Offering a much-needed help to Muslim students, many Muslim chaplains and clergymen of all faiths are complaining about increasing sentiments and hatred which now make their vocation a bit more uninspiring.
James Jones, a religion professor at Manhattanville College, is one of the Muslim faith leaders who are often magnified by the awareness that their communities face prejudice and suspicion.
“We’re framed in this idea that somehow we’re a fifth column trying to take the country down,” Jones, vice-chair of the board of the Islamic Seminary of America, told The Gardner News.
“We’re asked to prove ourselves — that we are patriotic — in ways that other people aren’t.”
Jones believes that interfaith events can help in clearing the air and bridging differences.
“We in our community have to share that more inclusive approach,” he said. “Not insular, harsh rhetoric.”
Just like Jones, Adeel Zeb encountered anti-Muslim sentiment head-on while serving as an Islamic chaplain at Duke University in 2015.
It started after the school invited Muslim students to make adhan or call to prayer from the bell tower of the campus chapel.
Later on, they withdrew the invitation, citing safety concerns amid a backlash that included death threats and outraged criticism from prominent Christian figures such as evangelist Franklin Graham.
“Students’ and staff’s lives were being threatened,” he said. “You don’t want to live with that on your conscience — one of your students getting shot and killed.”
Zeb, now the chaplain at the five-college Claremont Colleges network in California, ministers to about 300 Muslim students on multiple campuses, striving to keep up with their political and cultural interests.
“We chaplains are having to be far more socially conscious than before — you have to be very cautious, and hyperaware,” he said.
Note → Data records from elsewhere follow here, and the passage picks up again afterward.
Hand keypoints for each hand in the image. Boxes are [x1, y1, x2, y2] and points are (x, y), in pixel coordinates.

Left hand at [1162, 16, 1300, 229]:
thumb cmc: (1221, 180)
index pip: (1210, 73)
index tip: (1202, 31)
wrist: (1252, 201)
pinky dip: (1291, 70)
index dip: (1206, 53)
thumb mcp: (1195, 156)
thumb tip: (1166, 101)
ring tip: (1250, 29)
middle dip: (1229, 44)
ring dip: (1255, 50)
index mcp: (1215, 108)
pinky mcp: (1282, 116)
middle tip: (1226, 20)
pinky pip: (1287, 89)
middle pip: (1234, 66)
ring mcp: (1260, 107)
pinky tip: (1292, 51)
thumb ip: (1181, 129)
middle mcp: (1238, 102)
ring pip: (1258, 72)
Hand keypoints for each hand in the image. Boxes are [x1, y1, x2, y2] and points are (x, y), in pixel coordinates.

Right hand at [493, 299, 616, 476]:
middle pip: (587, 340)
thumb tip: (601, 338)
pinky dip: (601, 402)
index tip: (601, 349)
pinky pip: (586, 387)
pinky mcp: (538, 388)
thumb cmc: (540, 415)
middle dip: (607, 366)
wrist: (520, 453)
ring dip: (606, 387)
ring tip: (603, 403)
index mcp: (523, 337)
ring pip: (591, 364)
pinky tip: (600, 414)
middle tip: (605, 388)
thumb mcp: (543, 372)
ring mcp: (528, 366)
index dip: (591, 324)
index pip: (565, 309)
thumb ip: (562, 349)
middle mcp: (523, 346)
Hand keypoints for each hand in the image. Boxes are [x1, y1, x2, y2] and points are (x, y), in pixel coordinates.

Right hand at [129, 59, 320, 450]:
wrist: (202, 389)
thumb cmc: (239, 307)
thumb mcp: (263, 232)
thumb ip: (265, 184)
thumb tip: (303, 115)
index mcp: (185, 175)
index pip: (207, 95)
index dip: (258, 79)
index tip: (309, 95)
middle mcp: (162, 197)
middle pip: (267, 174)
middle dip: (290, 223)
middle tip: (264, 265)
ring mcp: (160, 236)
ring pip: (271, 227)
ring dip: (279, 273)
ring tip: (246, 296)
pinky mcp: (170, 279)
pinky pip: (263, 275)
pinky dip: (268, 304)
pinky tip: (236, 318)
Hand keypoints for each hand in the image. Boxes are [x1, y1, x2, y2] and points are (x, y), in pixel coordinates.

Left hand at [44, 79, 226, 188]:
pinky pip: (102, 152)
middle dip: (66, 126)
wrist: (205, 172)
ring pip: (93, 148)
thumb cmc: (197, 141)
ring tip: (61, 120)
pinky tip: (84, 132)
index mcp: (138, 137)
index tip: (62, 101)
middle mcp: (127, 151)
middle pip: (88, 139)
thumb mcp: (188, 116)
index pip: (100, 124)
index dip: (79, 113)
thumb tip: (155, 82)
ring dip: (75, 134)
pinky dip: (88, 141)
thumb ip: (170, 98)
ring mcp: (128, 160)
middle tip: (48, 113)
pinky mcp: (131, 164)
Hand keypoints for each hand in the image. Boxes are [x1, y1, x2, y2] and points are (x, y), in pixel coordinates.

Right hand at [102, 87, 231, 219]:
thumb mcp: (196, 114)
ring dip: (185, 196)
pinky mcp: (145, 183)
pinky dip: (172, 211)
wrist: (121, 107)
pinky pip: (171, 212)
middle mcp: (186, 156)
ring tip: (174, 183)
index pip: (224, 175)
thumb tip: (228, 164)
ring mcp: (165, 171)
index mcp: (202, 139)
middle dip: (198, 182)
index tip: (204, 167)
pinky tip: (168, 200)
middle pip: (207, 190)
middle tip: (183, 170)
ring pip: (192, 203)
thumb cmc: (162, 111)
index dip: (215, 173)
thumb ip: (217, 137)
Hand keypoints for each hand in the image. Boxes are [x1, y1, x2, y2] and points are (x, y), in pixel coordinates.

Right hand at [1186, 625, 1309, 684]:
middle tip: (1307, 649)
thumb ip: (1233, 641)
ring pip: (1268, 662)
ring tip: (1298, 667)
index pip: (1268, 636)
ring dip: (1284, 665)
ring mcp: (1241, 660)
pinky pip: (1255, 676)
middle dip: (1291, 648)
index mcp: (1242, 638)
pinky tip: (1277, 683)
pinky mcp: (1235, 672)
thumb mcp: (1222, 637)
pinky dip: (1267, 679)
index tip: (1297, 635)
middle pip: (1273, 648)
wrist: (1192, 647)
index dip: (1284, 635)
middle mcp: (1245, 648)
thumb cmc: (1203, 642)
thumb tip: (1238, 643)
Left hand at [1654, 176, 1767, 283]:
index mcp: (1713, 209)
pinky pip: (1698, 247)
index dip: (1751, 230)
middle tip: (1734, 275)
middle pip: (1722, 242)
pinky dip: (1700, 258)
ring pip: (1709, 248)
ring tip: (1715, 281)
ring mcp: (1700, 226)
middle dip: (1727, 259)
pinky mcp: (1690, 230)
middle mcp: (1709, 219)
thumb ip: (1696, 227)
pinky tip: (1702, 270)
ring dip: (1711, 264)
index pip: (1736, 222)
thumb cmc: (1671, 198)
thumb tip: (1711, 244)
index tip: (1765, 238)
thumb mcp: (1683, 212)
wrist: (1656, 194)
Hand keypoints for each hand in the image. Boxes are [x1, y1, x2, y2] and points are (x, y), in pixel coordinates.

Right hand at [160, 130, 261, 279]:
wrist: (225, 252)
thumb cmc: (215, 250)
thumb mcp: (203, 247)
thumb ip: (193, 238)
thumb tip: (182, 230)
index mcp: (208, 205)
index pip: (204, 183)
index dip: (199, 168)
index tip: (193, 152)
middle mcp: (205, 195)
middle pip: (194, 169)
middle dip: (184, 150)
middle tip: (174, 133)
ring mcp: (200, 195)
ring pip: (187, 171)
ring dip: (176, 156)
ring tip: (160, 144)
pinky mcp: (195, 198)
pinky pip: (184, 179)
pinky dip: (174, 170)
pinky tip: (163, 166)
In a difficult time for Muslims, he thinks about how his students grew up in the post-9/11 era that kindled anti-Muslim sentiment.
“Many of the students here haven’t seen much of the blessing or sweetness of being a Muslim in the U.S.,” he said. “They usually see the curse of it.”
“If they see oppression happening, they will all start feeling the pain and start causing a ruckus, and that causes stress for me,” said Zeb, who meditates and works out to cut the tension. “I have to make sure there’s a very strong dose of self-care, so I can be resilient.”
Muslim Chaplain in US
In different universities and campuses, Muslim chaplains often serve both Muslims and non-Muslims, offering spiritual support and guidance.
In recent years, chaplains have acted as intra-institutional leaders who work towards greater interfaith understanding and community engagement.
Today, Muslim chaplaincy in the West has moved away from da’wah towards a focus on support and pastoral care, according to the Association of Muslim Chaplains, a professional organization begun in 2011.